As always, there are a few options, two of the easier ones that are in packages we already have here are:
scipy.stats.linregress()
we’ve used this previouslynumpy.polyfit()
we can fit a 1st order polynomial (linear function)
I’m going to use the scipy function below (remember, this outputs our standard error of the gradient for us already):
B1, B0, r, p, sB1 = stats.linregress(x, y)
Compute the upper and lower limits for the B1 parameter
# our alpha for 95% confidence
alpha = 0.05
# length of the original dataset
n = len(x)
# degrees of freedom
dof = n - 2
# t-value for alpha/2 with n-2 degrees of freedom
t = stats.t.ppf(1-alpha/2, dof)
# compute the upper and lower limits on our B1 (slope) parameter
B1_upper = B1 + t * sB1
B1_lower = B1 - t * sB1
# compute the corresponding upper and lower B0 values (y intercepts)
B0_upper = y.mean() - B1_upper*x.mean()
B0_lower = y.mean() - B1_lower*x.mean()
Create some predictions values, compute our error of prediction (sigma_ep) for each p_x, then the lower and upper confidence limits (for 95%) can be computed as:
# an array of x values
p_x = np.linspace(x.min(),x.max(),100)
# using our model parameters to predict y values
p_y = B0 + B1*p_x
# calculate the standard error of the predictions
sigma_ep = np.sqrt( s**2 * (1 + 1/n + ( ( n*(p_x-x.mean())**2 ) / ( n*np.sum(x**2) - np.sum(x)**2 ) ) ) )
# our chosen alpha
alpha = 0.05
# compute our degrees of freedom with the length of the predicted dataset
n_p = len(p_x)
dof = n_p - 2
# get the t-value for our alpha and degrees of freedom
t = stats.t.ppf(1-alpha/2, dof)
# compute the upper and lower limits at each of the p_x values
p_y_lower = p_y - t * sigma_ep
p_y_upper = p_y + t * sigma_ep
Plot it all again
fig, ax = plt.subplots(nrows=1, ncols=1, figsize=(7,7), tight_layout=True)
# Scatterplot of original data
ax.scatter(x, y, c='k', label='Original Data')
# Plot the mean line, we only need two points to define a line, use xmin and xmax
ax.plot([x.min(), x.max()], [y.mean(), y.mean()] , '--m', label='Mean Y')
# Plot the mean x line
plt.axvline(x.mean(),c='k', linestyle='--', label='Mean X Value')

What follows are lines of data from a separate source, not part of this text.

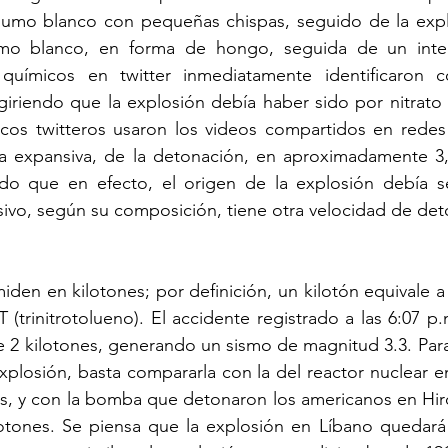
umo blanco con pequeñas chispas, seguido de la expl
mo blanco, en forma de hongo, seguida de un inte
químicos en twitter inmediatamente identificaron 
giriendo que la explosión debía haber sido por nitrato
icos twitteros usaron los videos compartidos en redes 
a expansiva, de la detonación, en aproximadamente 3,
o que en efecto, el origen de la explosión debía ser
ivo, según su composición, tiene otra velocidad de det
iden en kilotones; por definición, un kilotón equivale a 
(trinitrotolueno). El accidente registrado a las 6:07 p.m
2 kilotones, generando un sismo de magnitud 3.3. Para
xplosión, basta compararla con la del reactor nuclear e
es, y con la bomba que detonaron los americanos en Hir
lotones. Se piensa que la explosión en Líbano quedar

# Plot the linear regression model
ax.plot([x.min(), x.max()], [B0 + B1*x.min(), B0 + B1*x.max()], '-r', label='Least Squares Linear Regression Model')
# Plot the upper and lower confidence limits for the standard error of the gradient (slope)
ax.plot([x.min(), x.max()], [B0_upper + B1_upper*x.min(), B0_upper + B1_upper*x.max()] , '--r', label='Upper B0 confidence limit (95%)')
ax.plot([x.min(), x.max()], [B0_lower + B1_lower*x.min(), B0_lower + B1_lower*x.max()] , '--r', label='Upper B0 confidence limit (95%)')
# Plot confidence limits on our predicted Y values
ax.plot(p_x, p_y_upper, ':b', label='Upper Y prediction interval (95%)')
ax.plot(p_x, p_y_lower, ':b', label='Lower Y prediction interval (95%)')
# Add legend
plt.legend(loc='lower right');
# Add axes labels and title
ax.set_xlabel('Slide Canyon Maximum Annual SWE (mm)')
ax.set_ylabel('Blue Canyon Maximum Annual SWE (mm)')
ax.set_title('SWE Scatterplot');
Linear Regression and Confidence#
Look back at your solution to Problem 2 part D of Homework 4, with the streamflow records for the Columbia River measured at The Dalles, Oregon (dalles_flow.csv).
A. As in Problem 2 part D of Homework 4, again, plot the predictions and residuals for the two different prediction models for the training period (1879-1933), and plot the model predictions for the 1858-1878 data for the two different models.
B. Estimate the 95% confidence intervals for the annual flow predictions from 1858-1878, and plot them as a timeseries (estimates each year) with the central tendency (the central tendency is the prediction from the regression model).